The system should guide the user throughout the dialogue by clarifying system capabilities. Help features should be easy to retrieve and search, focused on the user’s task, list concrete steps to be carried out, and not be too large. Make actions and options visible when appropriate.

Example heuristic violations:

  • If the CUI’s capabilities are not clear to users.
  • For CUIs with unique interface elements, if the CUI does not explain or have a feature to explain how the interface works.

CI-H7. Flexibility and efficiency of use

Support flexible interactions depending on the use context by providing users with the appropriate (or preferred) input and output modality and hardware. Additionally, provide accelerators, such as command abbreviations, that are unseen by novices but speed up the interactions for experts, to ensure that the system is efficient.

Example heuristic violations:

  • For menu/button-based CUIs, if users should be able to select from multiple responses but is restricted to select only one.
  • For voice-based interactions, CUIs should support verbal shortcuts for commands.

CI-H8. Aesthetic, minimalist and engaging design

Dialogues should not contain information which is irrelevant or rarely needed. Provide interactional elements that are necessary to engage the user and fit within the goal of the system. Interfaces should support short interactions and expand on the conversation if the user chooses.

Example heuristic violations:

  • If the CUI asks more questions/collects more information than necessary.
  • If the CUI uses too many irrelevant social utterances.

CI-H9. Help users recognize, diagnose and recover from errors

Error messages should be expressed in plain language (no codes), precisely indicate the problem, and constructively suggest a solution.

Example heuristic violations:

  • If an error message does not explain the problem.
  • When the users performs an action that is incorrect or that the CUI does not recognize, the CUI does not constructively help guide users to a solution.

CI-H10. Context preservation

Maintain context preservation regarding the conversation topic intra-session, and if possible inter-session.

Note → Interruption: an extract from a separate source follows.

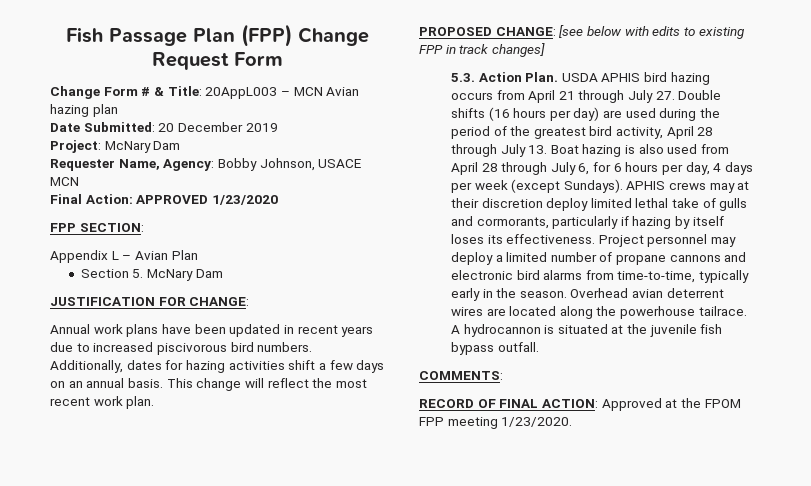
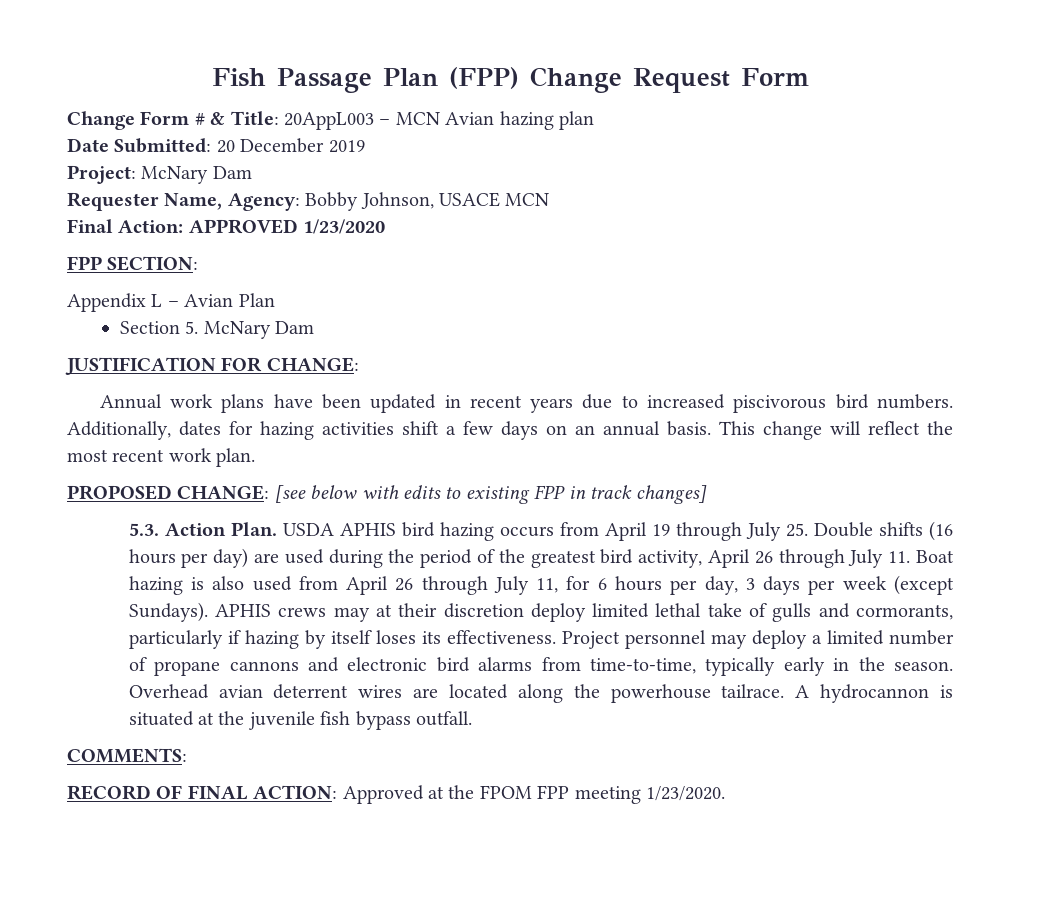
[558,90,675,103] 21 through July 27. -> [651,522,808,541] 19 through July 25.
[697,127,714,136] [450,144,548,157] 28 through July 13. -> [754,549,911,568] 26 through July 11.
[481,162,590,175] 28 through July 6, -> [395,576,559,595] 26 through July 11,
[713,163,722,172] 4 -> [745,578,755,590] 3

Allow the user to reference past messages for further interactions to support implicit user expectations of conversations.

Example heuristic violations:

  • If the CUI does not retain a memory of the users previous responses/interactions within the same session (ideally across sessions).
  • If the CUI turns off or “sleeps” too quickly, where the user needs to restart the session from the beginning.

CI-H11. Trustworthiness

The system should convey trustworthiness by ensuring privacy of user data, and by being transparent and truthful with the user. The system should not falsely claim to be human.

Example heuristic violations:

  • If the CUI claims to be a human.
  • If the CUI is not explicit or does not provide a clear feature for users to explore how the data will be stored and used.